Plaintiff misunderstands the purpose of Sections 2307.60 and 2307.61. These sections do not create a separate civil cause of action for every corresponding criminal statute. "Rather, Ohio Revised Code §§ 2307.60 and 2307.61 set forth certain evidentiary rules for admitting facts of conviction and certain damages that a civil litigant may recover if a cause of action otherwise exists."
Plaintiff has only pointed to a criminal statute that — if prosecuted — would give rise to criminal liability. As a matter of law, this is insufficient for a civil claim to survive.
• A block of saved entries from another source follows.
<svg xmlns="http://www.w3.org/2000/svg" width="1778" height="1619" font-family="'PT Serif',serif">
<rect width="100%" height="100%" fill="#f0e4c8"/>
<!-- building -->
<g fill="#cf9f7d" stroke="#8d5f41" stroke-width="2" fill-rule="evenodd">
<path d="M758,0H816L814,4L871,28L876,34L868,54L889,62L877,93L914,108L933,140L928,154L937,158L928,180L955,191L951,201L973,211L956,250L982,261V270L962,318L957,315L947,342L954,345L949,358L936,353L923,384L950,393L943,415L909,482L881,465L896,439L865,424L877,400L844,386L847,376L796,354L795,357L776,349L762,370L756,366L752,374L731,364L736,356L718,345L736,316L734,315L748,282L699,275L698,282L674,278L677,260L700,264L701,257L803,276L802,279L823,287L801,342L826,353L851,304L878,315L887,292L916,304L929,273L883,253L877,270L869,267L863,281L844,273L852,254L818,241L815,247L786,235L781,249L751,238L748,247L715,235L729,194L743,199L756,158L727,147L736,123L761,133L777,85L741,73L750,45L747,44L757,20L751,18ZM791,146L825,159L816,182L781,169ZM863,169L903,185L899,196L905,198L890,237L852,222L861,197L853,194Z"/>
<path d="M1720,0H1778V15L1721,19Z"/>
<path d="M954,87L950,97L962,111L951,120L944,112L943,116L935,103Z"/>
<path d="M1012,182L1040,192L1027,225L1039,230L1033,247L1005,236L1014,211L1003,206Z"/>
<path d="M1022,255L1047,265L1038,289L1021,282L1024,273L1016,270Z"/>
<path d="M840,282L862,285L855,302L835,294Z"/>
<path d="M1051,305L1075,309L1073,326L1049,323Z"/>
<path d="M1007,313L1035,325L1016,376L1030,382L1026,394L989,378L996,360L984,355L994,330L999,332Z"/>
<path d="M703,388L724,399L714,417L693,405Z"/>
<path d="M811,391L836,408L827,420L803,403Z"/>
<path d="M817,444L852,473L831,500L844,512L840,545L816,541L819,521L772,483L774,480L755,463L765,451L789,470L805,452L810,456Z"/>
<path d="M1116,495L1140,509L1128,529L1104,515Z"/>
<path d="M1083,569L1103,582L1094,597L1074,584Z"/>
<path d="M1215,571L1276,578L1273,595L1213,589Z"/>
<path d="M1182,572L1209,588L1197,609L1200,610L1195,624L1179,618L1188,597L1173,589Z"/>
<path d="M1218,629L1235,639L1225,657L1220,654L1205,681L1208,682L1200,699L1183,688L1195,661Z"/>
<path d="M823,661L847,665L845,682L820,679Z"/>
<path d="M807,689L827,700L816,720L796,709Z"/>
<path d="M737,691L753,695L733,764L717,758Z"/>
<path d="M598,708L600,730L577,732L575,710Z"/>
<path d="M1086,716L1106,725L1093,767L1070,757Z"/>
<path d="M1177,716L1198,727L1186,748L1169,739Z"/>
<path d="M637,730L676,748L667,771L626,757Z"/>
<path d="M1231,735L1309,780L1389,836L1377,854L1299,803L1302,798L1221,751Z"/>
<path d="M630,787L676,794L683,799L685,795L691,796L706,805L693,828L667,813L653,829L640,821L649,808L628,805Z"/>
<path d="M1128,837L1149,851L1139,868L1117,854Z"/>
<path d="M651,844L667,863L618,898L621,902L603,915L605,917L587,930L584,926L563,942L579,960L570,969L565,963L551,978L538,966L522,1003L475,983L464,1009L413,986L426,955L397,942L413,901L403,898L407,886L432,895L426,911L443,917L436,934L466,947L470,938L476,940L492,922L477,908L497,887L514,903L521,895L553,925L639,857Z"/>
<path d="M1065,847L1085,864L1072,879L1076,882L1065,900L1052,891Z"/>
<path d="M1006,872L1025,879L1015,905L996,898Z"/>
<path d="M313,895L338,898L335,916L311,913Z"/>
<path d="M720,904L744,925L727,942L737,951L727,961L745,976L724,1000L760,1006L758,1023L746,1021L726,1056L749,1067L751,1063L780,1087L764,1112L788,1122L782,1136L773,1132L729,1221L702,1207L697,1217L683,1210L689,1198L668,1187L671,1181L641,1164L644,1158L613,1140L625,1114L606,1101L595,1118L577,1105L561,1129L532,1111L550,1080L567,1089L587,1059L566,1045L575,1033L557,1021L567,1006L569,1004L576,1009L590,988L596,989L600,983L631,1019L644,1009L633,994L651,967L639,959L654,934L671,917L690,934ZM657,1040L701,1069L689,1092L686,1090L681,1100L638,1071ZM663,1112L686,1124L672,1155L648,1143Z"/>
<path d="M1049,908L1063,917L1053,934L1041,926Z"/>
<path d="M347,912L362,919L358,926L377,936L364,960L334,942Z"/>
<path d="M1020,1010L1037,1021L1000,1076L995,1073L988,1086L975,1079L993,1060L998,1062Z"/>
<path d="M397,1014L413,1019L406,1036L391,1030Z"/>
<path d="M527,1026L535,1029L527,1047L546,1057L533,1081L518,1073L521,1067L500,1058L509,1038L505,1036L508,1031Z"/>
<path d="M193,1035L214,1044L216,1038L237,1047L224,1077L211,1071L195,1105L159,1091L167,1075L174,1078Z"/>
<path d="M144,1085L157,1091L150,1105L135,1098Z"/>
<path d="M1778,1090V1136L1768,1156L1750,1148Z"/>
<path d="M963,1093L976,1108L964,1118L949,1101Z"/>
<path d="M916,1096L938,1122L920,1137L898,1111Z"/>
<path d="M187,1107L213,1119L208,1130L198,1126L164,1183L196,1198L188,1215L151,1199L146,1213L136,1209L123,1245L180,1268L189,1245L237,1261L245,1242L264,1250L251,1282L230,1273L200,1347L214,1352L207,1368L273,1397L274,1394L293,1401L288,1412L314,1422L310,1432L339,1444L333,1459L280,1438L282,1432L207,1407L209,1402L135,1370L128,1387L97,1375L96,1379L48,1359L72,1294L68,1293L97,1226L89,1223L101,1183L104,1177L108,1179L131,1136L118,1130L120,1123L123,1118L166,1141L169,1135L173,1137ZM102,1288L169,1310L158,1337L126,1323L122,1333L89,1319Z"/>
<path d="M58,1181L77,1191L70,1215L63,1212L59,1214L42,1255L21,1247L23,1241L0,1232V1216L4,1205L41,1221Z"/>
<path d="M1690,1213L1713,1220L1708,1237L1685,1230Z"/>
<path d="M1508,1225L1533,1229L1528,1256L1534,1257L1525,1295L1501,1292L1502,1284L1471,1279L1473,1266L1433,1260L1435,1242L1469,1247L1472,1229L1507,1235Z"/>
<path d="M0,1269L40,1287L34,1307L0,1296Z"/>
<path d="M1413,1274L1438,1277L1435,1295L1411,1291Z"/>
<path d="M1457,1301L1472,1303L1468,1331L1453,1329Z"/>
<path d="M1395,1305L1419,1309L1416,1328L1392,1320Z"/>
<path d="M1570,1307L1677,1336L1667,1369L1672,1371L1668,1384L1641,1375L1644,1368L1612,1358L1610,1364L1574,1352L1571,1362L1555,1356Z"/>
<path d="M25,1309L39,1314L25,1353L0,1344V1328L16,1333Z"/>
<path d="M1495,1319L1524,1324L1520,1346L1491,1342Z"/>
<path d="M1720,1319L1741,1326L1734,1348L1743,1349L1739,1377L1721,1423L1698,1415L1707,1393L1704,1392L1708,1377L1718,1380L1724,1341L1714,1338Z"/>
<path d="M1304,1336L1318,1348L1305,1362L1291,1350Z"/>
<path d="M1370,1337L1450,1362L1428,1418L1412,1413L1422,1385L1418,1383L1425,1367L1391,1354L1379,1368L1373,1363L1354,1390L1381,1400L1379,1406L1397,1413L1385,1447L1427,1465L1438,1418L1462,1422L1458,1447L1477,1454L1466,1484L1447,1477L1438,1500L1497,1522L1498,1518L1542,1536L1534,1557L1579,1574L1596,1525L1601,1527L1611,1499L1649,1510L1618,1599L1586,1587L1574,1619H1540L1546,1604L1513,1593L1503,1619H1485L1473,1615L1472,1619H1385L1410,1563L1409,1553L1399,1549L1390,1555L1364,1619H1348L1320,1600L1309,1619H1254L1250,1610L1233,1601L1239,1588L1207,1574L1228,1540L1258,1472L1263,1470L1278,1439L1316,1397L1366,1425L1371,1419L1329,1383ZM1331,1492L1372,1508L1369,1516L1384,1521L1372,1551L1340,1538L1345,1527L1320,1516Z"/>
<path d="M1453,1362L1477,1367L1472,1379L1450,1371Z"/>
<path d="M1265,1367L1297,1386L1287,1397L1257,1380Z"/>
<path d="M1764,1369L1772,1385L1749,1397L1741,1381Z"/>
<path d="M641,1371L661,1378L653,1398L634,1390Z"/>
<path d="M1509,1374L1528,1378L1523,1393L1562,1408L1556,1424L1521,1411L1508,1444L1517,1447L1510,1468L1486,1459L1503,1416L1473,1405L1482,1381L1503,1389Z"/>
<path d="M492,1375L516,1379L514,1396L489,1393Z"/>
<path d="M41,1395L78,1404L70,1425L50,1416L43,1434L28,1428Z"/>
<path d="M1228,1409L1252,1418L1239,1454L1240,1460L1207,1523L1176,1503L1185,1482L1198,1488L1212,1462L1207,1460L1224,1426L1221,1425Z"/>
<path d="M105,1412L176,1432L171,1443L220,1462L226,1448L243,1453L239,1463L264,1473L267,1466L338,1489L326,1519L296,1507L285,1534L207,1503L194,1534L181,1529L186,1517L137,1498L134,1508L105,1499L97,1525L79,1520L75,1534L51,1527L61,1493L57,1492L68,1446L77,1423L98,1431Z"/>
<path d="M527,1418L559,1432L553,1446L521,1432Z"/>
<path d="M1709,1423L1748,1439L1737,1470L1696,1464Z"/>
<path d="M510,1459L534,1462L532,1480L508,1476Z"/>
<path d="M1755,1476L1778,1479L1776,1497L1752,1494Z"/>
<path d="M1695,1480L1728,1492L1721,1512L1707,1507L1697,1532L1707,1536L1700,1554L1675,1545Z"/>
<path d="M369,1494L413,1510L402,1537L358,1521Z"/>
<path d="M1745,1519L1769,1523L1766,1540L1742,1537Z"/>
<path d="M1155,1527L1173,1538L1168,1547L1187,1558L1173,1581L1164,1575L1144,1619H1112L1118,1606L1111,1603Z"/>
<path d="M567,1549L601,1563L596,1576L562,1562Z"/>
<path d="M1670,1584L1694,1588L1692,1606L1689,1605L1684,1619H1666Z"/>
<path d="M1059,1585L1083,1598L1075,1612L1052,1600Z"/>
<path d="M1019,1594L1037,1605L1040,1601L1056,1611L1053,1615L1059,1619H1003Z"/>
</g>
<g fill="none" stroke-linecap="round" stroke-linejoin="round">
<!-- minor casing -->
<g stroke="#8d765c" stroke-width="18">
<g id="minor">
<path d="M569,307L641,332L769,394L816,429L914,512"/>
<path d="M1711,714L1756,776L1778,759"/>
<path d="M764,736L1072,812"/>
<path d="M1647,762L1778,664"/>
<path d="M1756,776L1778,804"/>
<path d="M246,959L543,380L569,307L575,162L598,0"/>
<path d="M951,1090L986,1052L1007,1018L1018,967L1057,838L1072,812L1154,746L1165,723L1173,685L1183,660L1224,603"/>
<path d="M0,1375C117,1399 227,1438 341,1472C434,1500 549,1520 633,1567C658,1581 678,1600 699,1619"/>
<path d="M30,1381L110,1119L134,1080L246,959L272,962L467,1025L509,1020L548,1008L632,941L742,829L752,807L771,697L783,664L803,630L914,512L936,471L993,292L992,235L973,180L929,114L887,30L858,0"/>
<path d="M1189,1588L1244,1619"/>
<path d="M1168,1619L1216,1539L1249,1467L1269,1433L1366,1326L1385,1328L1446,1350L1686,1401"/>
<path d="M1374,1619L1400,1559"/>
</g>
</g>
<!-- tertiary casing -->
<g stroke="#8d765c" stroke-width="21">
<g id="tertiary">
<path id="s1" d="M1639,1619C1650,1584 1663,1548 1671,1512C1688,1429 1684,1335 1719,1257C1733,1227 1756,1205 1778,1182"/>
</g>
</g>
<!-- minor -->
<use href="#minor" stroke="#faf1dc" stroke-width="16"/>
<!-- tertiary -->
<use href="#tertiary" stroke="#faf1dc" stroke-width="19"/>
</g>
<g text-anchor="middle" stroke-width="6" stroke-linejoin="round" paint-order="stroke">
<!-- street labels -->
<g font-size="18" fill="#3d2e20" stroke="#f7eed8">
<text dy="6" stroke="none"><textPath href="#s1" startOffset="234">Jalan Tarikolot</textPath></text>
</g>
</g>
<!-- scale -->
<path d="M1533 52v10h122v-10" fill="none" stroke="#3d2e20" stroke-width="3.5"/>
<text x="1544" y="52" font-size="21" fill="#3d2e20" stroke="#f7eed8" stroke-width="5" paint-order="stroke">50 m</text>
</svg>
Plaintiff has raised colorable concerns regarding Defendants' use of the SageQuest system after May 1, 2014. However, the Plaintiff is the master of the complaint. And Plaintiff here chose to plead its case under ill-fitting statutes. The conduct at hand is not covered under the Stored Communications Act or the Wiretap Act. And Plaintiff has not identified a civil claim under Ohio Law through which to seek relief. For the above reasons, the Court
IT IS SO ORDERED.
The Konop court included "private electronic bulletin boards" in its discussion of the types of communications that Congress "wanted to protect" in passing the SCA. Id. at 875. However, this Court disagrees with the Konop court's reading of the legislative history in reaching that conclusion. The House and Senate reports generally contrast private e-mail, which would be covered, with public bulletin boards, which would not be covered. H.R. Rep. No 99-647 at 64 (1986) ("It is not the Committee's intent to hinder the development or use of "electronic bulletin boards" or other comparable services. The Committee believes that where communication are readily accessible to the general public, the send has, for purposes of Section 2701(a), extended an "authorization" to the public to access those communications."); S.Rep. No. 99-541 at 36 (1986) ("This subsection does not prevent broad authorizations to the general public to access such a facility. The bill does not for example hinder the development or use of `electronic bulletin boards' or other similar services where the availability of information about the service, and the readily accessible nature of the service are widely known and the service does not require any special access code or warning to indicate that the information is private. To access a communication in such a public system is not a violation of the Act, since the general public has been `authorized' to do so by the facility provider.")
The legislative history does not speak as to how Congress intended to handle a private bulletin board, where postings could be seen by multiple individuals at once, but each individual needed authorized access.